- _To-do item_: Tally the lines in the listing below that contain the word "What". Reply with the number alone.

Top of The data

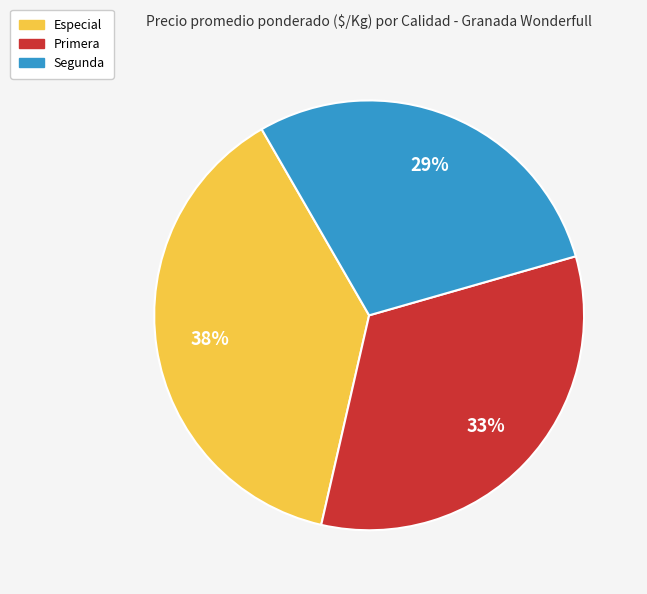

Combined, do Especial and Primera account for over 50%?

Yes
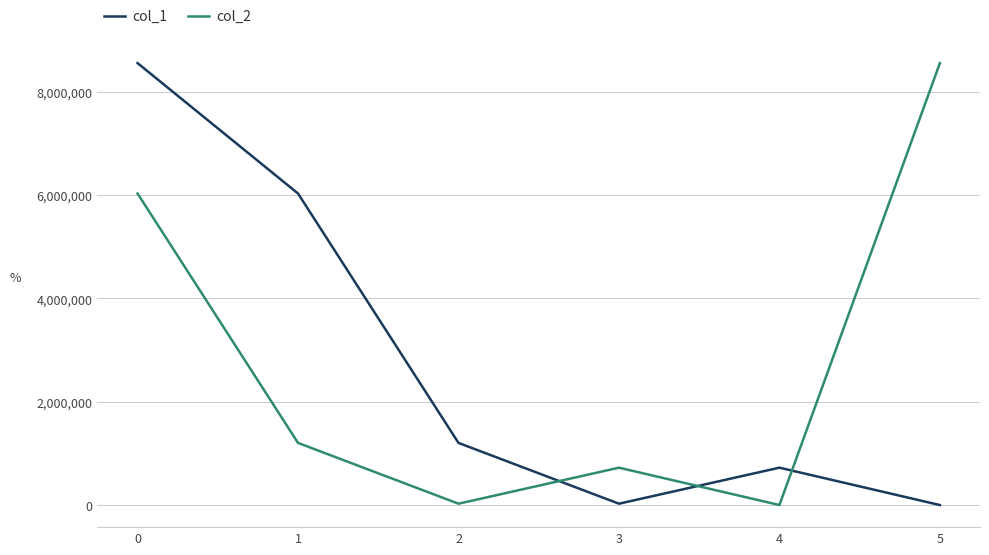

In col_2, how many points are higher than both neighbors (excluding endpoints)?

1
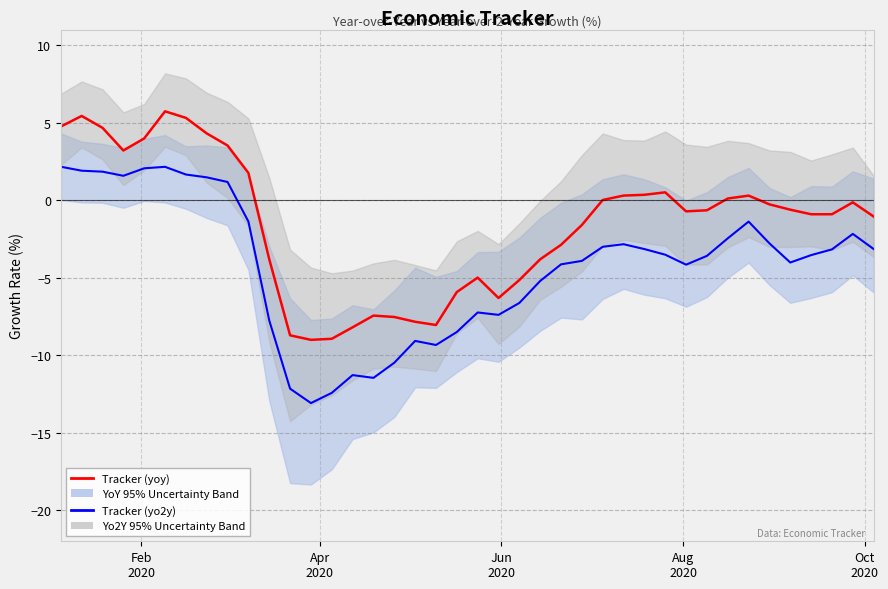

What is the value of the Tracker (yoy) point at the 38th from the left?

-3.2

Bottom of The data

- _Solution for this exercise_: 1